Sativied
Well-Known Member
Me too man. My ICE cross apparently has it, while it's the one with more than half (maybe 100% geno but doesn't always express the pheno) whorled... if it didn't have that I perhaps would have been able to finish a whorled strain this year.I wish we had access to more legit research on drug cannabis and didnt have to rely on shit we dig up on stoner forums, I would really like some concrete answers as to why the hermi trait is so prevelant!
At first I thought it just shows how little actual breeding experience there is combined and at what poor level cannabis breeding is. How can you not breed out the most annoying trait after so many years... but hemp research shows cannabis sativa can be a real bitch.why cant it be bred out like autoflowering or other traits like color or height?

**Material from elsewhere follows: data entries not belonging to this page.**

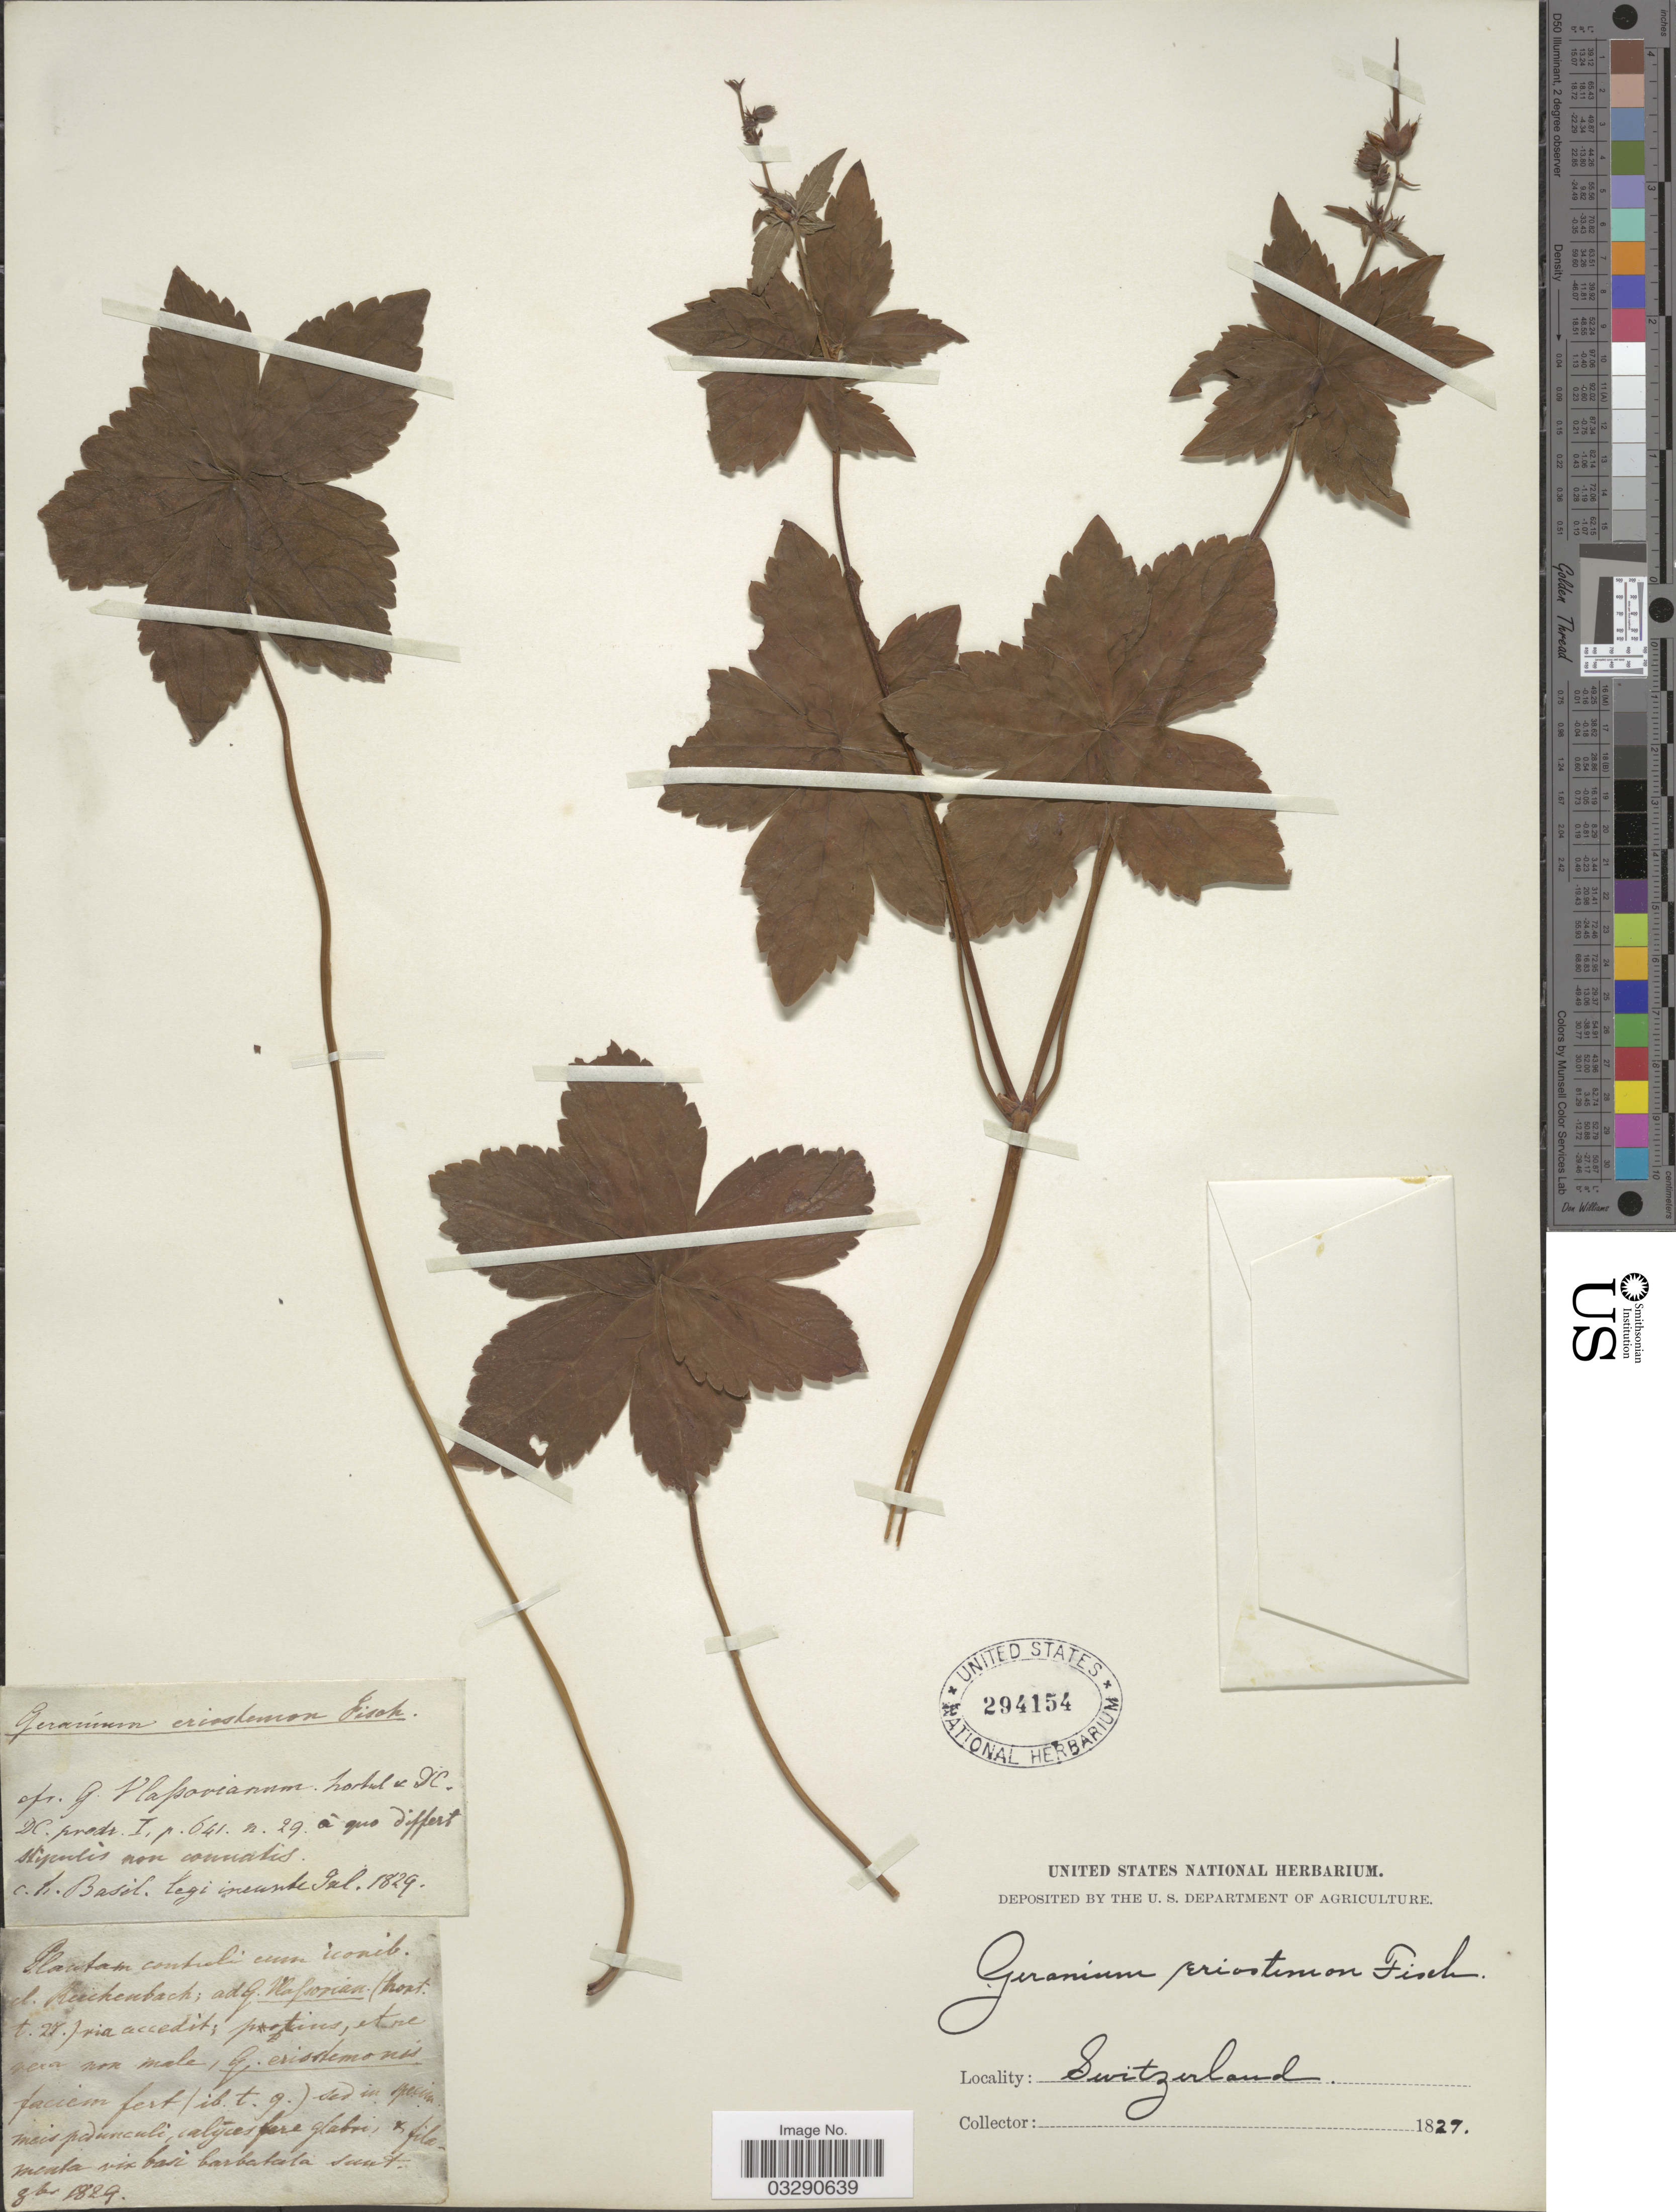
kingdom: Plantae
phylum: Tracheophyta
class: Magnoliopsida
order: Geraniales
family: Geraniaceae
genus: Geranium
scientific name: Geranium eriostemon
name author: Fisch. ex DC.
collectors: ex herb. United States National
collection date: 1829-07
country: Switzerland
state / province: Basel-Stadt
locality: C. h. Basil.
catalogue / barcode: US 294154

http://link.springer.com/article/10.1007/s10681-004-4758-7
The sexual differentiation of Cannabis sativa L.: A morphological and molecular study
Maybe there's a complete version online, or perhaps buy it.
Googling that one again also showed:
http://www.bio.uaic.ro/publicatii/anale_biochimie/data/archive/papers/2007/2/2007_Anale_GBM_VIII_f2_l07.pdf
" The most frequent are the monoecious forms, classified in more categories, on a five-point scale, depending on female flowers/male flowers ratio."
"In breeding activity, the early establishment of the sex would be necessary, imposed by the necessity to remove, from agronomic reasons, the male plants or the high masculinized monoecious plants."
Autoflowering and color are qualitative traits (traits a plant has or hasn't, and based on just on or few genes)), height is at least partly quantitative (like yield, thc level, flower duration, which are based on multiple genes). Qualitative traits are very suitable for breeding mendelian style, while for quantitative traits putting the best with the best is usually the way to go (unless you have 1 exceptional small/frosty/fat/fast pheno).
I honestly don't know where intersex fits in. With an early full blown hermi it seems qualitative. It's either monoecious or it isn't.
But with females that spawn nanners in buds, well, as that last pdf says, a five-point scale, depending on female flowers/male flowers ratio, in other words is treated quantitative. Putting the best with the best to breed out traits entirely requires large plant counts and many generations. Basically the second quote from that second article shows also it's treated as a quantitative trait.
While we want to treat it as a qualitative. We don't want to reduce the amount of male flowers to a minimum but breed out the genes that cause it entirely. That requires those genes are replace by a copies that don't result in male flowers which may not exist in a population even though the others usually don't express it. With a quantitative approach you also could still have the same gene in the strain but the plants are vigorous and stable and stress-resistant enough that they never express it. So it's really hard to know for sure that the undesirable genes are actually bred out and can reappear in a later cross where the genes are not sort of balanced out / masked by a combination of superior genes.
I do think crossing hermie with a strain that is known not to hermie would result in plants in F2 that are like the hermie but without the undesirable genetics.
I still plan to try that lab test some day... just wonder if it tests negative for hermie if I can then still stress it or it's offspring to hermie. I unfortunately expect that is the case.